It may come as a surprise to some Oregon listeners that Shelly Rudolph's last album came out over 15 years ago. On that release, 2005's Water in my Hand, the Portland singer and songwriter laid her powerful but sensitive vocals over a tight rhythm section complete with electric guitar and crisp drums. So if you haven't been paying attention to Rudolph's artistic evolution in the years since, her new record, The Way We Love (OA2 Records), might come as a bit of a shock. In lieu of a traditional rhythm section, Rudolph has recruited cellist David Darling, who offers a variety of textures, some light and some dense. Rounding out the sound is a parade of well-known pianists—including Darrell Grant, David Goldblatt, David K. Mathews and Rudolph's frequent collaborator Tom Grant—as well as a few other acclaimed Portland guests. The result lends a startling, hushed intimacy to this collection of beautifully arranged jazz-pop ballads mostly composed by Rudolph herself.
Things start off somewhat conventionally with some groovy interplay between bassist Dave Captein and guitarist Chance Hayden on the intro to "Close Enough." But halfway through the smoky 6/8 number, Darling's cello enters—or rather, his cellos, overdubbed several times to paint otherworldly colors behind Mathews's bluesy piano and Rudolph's buoyant delivery of the melody. Darling's work is never heavy enough to become distracting, and it makes for a refreshing addition to the classic soul sound of the piece.
Elsewhere on the album, the cello serves to heighten some of the album's more experimental aspects. The title track, for instance, is a full-on spoken-word piece, with Rudolph comparing humanity to pastries over a thick choir of multi-tracked cello. And on a dreamy rendition of the Ben E. King standard "Stand By Me," rendered ethereal by Hayden's sweeping guitar chords, Darling becomes a one-person percussion section, lending crunchy emphasis to the song's signature rhythmic hits.
When the album's other guests appear, they somehow both steal the show and fit seamlessly into the album's meditative mood. Vocalist Redray Frazier is the most prominent of these collaborators, his silky voice sharing the duet spotlight with Rudolph on a gentle cover of Chris Pierce's "The Slow Life." Devin Phillips's soprano sax is also a welcome presence; on the album's closer, "Calling Me Home," he weaves percussive statements over Darrell Grant's gospel piano, and he takes a swooning turn on the simmering ballad "Faith." The latter is one of several Norah Jones-esque moments on the album, though Rudolph traverses deftly from Jones's softly soulful style into a more forceful mode at the song's climax.
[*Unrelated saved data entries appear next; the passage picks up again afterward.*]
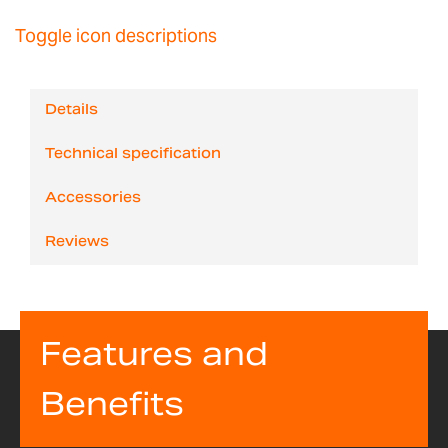
Toggle icon descriptions
Details
Technical specification
Accessories
Reviews
Features and
Benefits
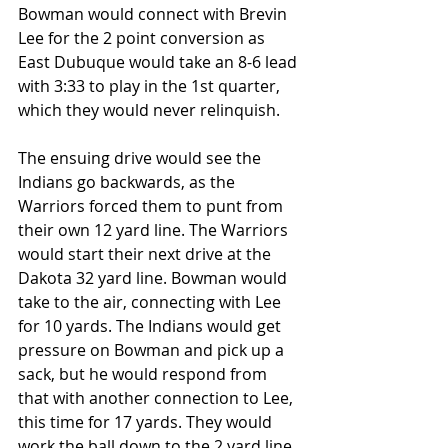
Bowman would connect with Brevin 
Lee for the 2 point conversion as 
East Dubuque would take an 8-6 lead 
with 3:33 to play in the 1st quarter, 
which they would never relinquish.
The ensuing drive would see the 
Indians go backwards, as the 
Warriors forced them to punt from 
their own 12 yard line. The Warriors 
would start their next drive at the 
Dakota 32 yard line. Bowman would 
take to the air, connecting with Lee 
for 10 yards. The Indians would get 
pressure on Bowman and pick up a 
sack, but he would respond from 
that with another connection to Lee, 
this time for 17 yards. They would 
work the ball down to the 2 yard line 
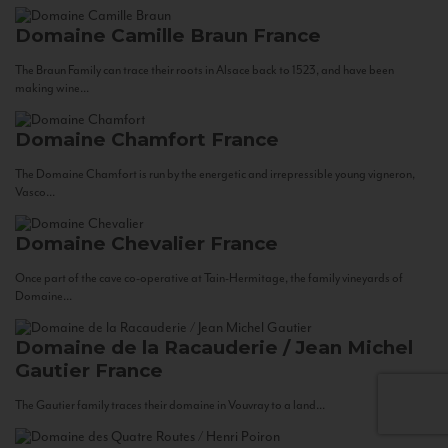
Domaine Camille Braun
France
The Braun Family can trace their roots in Alsace back to 1523, and have been
making wine...
Domaine Chamfort
France
The Domaine Chamfort is run by the energetic and irrepressible young vigneron,
Vasco...
Domaine Chevalier
France
Once part of the cave co-operative at Tain-Hermitage, the family vineyards of
Domaine...
Domaine de la Racauderie / Jean Michel
Gautier
France
The Gautier family traces their domaine in Vouvray to a land...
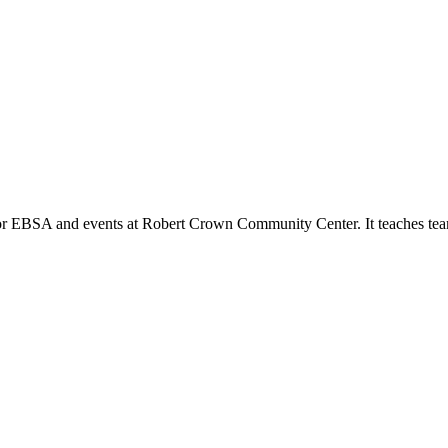
or EBSA and events at Robert Crown Community Center. It teaches tea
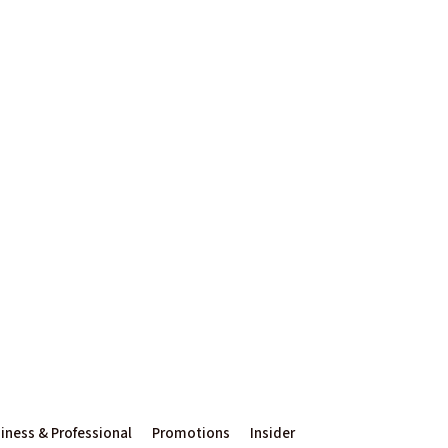
iness & Professional
Promotions
Insider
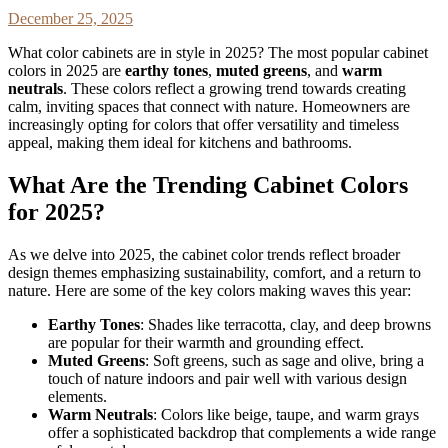
December 25, 2025
What color cabinets are in style in 2025? The most popular cabinet
colors in 2025 are
earthy tones
,
muted greens
, and
warm
neutrals
. These colors reflect a growing trend towards creating
calm, inviting spaces that connect with nature. Homeowners are
increasingly opting for colors that offer versatility and timeless
appeal, making them ideal for kitchens and bathrooms.
What Are the Trending Cabinet Colors
for 2025?
As we delve into 2025, the cabinet color trends reflect broader
design themes emphasizing sustainability, comfort, and a return to
nature. Here are some of the key colors making waves this year:
Earthy Tones
: Shades like terracotta, clay, and deep browns
are popular for their warmth and grounding effect.
Muted Greens
: Soft greens, such as sage and olive, bring a
touch of nature indoors and pair well with various design
elements.
Warm Neutrals
: Colors like beige, taupe, and warm grays
offer a sophisticated backdrop that complements a wide range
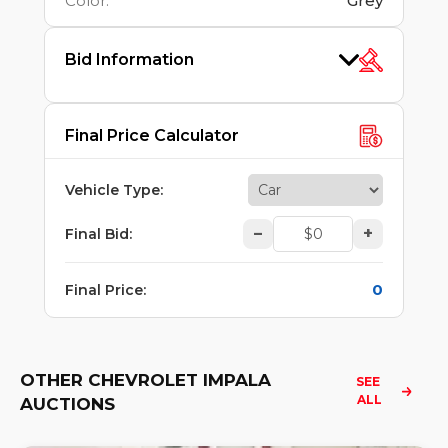
Color
:
Grey
Bid Information
Final Price Calculator
Vehicle Type
:
–
+
Final Bid
:
0
Final Price
:
OTHER CHEVROLET IMPALA
SEE 
ALL
AUCTIONS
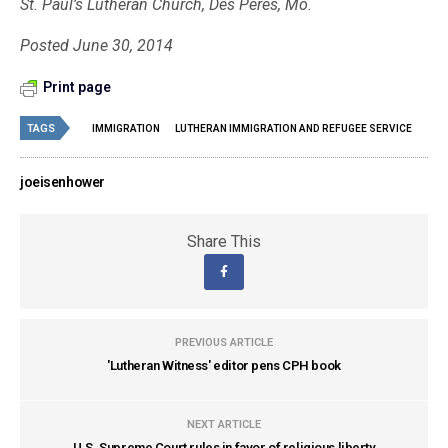
St. Paul’s Lutheran Church, Des Peres, Mo.
Posted June 30, 2014
Print page
TAGS
IMMIGRATION
LUTHERAN IMMIGRATION AND REFUGEE SERVICE
joeisenhower
Share This
PREVIOUS ARTICLE
'Lutheran Witness' editor pens CPH book
NEXT ARTICLE
U.S. Supreme Court rules in favor of religious liberty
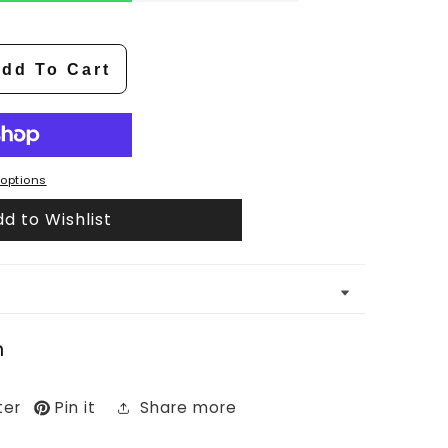
dd To Cart
options
d to Wishlist
n
ter
Pin it
Share more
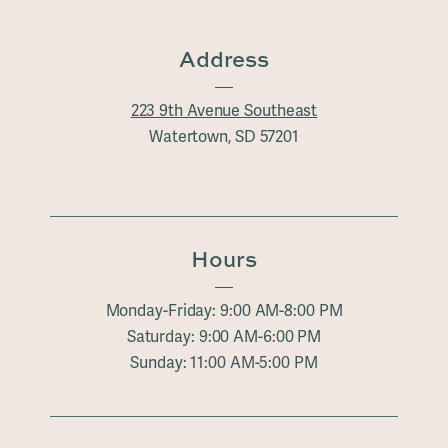
Address
223 9th Avenue Southeast
Watertown, SD 57201
Hours
Monday-Friday: 9:00 AM-8:00 PM
Saturday: 9:00 AM-6:00 PM
Sunday: 11:00 AM-5:00 PM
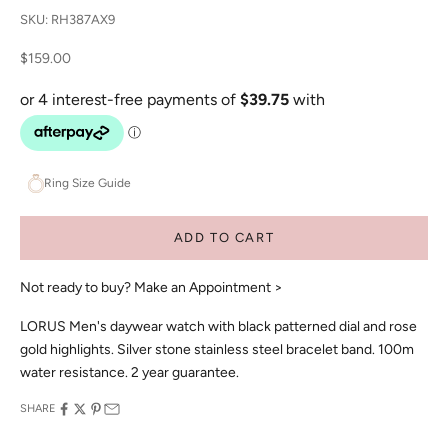
SKU: RH387AX9
Sale price
$159.00
Ring Size Guide
ADD TO CART
Not ready to buy?
Make an Appointment >
LORUS Men's daywear watch with black patterned dial and rose
gold highlights. Silver stone stainless steel bracelet band. 100m
water resistance. 2 year guarantee.
SHARE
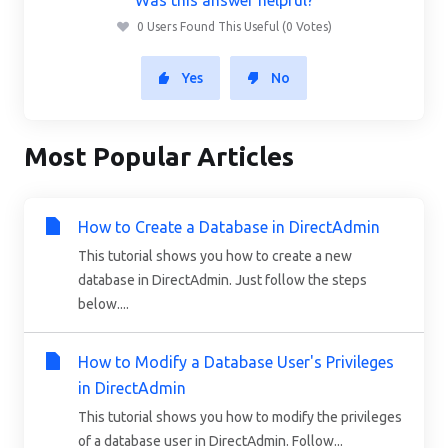
0 Users Found This Useful (0 Votes)
Yes
No
Most Popular Articles
How to Create a Database in DirectAdmin
This tutorial shows you how to create a new
database in DirectAdmin. Just follow the steps
below....
How to Modify a Database User's Privileges
in DirectAdmin
This tutorial shows you how to modify the privileges
of a database user in DirectAdmin. Follow...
Chance Hayden only appears on four tracks, but he co-produced the album with Rudolph (and also happens to be her husband), and the variety of tones he adds throughout the album add just the right amount of atmosphere and arrangement to the compositions. Ultimately, though, this is Rudolph's project, and it is the perfect sonic showcase not only for her versatile singing voice but also for her songs, a varied collection united by a fresh and powerful romanticism.